Dia menambahkan bahwa personel mereka tidak pernah menolak kebebasan profesional pengacara Kanu untuk melakukan tugas sah mereka untuk berdiskusi, berkonsultasi, dan berinteraksi dengannya.

“Penasihat pemohon diperbolehkan untuk memoderasi catatan ukuran atau pembalut untuk kunjungan tersebut, namun pertukaran materi yang mengedepankan cita-cita IPOB (subyek persidangan pidana pemohon) ditolak dan ditolak dengan keras.

Pemohon secara konsisten meminta agar berbagai buku doa dan materi keagamaan dibawakan kepadanya sebagai bagian dari hak asasi manusianya;” dia berkata.

Benye menegaskan bahwa Hakim Binta Nyako, yang memimpin persidangan pidana Kanu, selalu berpendapat bahwa kunjungan kepadanya harus selalu di bawah pengawasan karena itu adalah praktik terbaik di seluruh dunia.

Menurutnya, pemohon (Kanu) beserta kuasa hukumnya diberi izin berkonsultasi dan berinteraksi pada hari kunjungan di salah satu fasilitas wawancara terbaik milik DSS guna menjamin kenyamanan maksimal bagi pemohon dan pengunjungnya.
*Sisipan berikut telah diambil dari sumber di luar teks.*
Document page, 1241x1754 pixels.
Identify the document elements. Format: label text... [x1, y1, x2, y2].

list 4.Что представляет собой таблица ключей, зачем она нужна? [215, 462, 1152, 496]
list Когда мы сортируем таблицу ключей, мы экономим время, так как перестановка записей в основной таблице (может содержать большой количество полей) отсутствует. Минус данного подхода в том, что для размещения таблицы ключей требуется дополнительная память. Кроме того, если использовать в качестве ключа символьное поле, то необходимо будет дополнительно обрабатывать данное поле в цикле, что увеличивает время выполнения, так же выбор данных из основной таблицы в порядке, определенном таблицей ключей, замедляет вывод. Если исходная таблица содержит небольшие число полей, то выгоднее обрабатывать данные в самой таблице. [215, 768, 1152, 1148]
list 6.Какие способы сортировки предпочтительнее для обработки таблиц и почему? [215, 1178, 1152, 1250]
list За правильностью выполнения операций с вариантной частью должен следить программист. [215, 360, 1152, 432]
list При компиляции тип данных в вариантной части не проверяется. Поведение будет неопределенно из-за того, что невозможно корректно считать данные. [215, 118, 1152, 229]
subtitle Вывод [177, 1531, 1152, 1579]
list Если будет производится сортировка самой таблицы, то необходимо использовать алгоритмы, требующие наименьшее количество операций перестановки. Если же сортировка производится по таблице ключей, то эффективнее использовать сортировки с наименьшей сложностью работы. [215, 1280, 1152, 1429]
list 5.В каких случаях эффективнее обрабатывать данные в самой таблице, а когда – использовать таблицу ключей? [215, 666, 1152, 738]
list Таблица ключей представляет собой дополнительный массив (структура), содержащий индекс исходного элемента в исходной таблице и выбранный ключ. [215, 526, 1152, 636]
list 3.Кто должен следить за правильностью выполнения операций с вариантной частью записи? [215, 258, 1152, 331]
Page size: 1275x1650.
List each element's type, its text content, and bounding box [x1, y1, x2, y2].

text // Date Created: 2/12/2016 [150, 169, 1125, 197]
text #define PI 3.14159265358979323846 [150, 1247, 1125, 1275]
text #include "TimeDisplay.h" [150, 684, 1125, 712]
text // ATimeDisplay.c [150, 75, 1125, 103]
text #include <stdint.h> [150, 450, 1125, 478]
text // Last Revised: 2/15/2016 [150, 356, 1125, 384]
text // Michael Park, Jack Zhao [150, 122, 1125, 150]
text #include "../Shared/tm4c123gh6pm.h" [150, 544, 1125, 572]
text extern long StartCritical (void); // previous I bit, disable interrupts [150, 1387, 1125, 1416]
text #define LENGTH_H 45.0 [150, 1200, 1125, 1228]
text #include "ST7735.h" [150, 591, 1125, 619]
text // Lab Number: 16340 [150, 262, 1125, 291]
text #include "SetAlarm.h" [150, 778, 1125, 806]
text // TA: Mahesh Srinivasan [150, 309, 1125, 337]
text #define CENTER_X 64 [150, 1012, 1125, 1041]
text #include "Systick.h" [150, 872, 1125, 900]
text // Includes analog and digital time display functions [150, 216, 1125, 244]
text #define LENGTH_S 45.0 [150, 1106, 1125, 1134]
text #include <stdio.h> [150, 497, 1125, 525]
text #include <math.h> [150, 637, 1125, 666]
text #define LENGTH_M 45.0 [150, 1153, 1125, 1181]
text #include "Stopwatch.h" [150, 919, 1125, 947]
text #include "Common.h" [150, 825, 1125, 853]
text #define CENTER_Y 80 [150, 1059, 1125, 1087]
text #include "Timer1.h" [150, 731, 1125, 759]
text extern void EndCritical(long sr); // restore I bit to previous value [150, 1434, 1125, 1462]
Pejabat tersebut, yang membantah tuduhan bahwa personel biasanya merekam interaksi mereka selama kunjungan, mengatakan “tidak ada dasar untuk menguping dan merekam percakapan mereka.”

Dia mengatakan sesuai dengan Prosedur Operasi Standar (SOP) Layanan Keamanan Negara, semua pengunjung fasilitasnya harus menjalani pemeriksaan keamanan rutin normal dan barang-barang yang mereka miliki dipindai.

Menurutnya, hal itu untuk menghindari masuknya bahan-bahan tak berizin ke dalam fasilitas tersebut.

Benye mengatakan bahwa gugatan instan tersebut merupakan penyalahgunaan proses pengadilan, Kanu, karena mengajukan permasalahan yang sama di hadapan Hakim Nyako dan permasalahan tersebut hanya untuk diputuskan.

FRN dan AGF, dalam kontra-pernyataan tertulis, juga mendesak pengadilan untuk menolak gugatan tersebut karena merupakan penyalahgunaan proses pengadilan.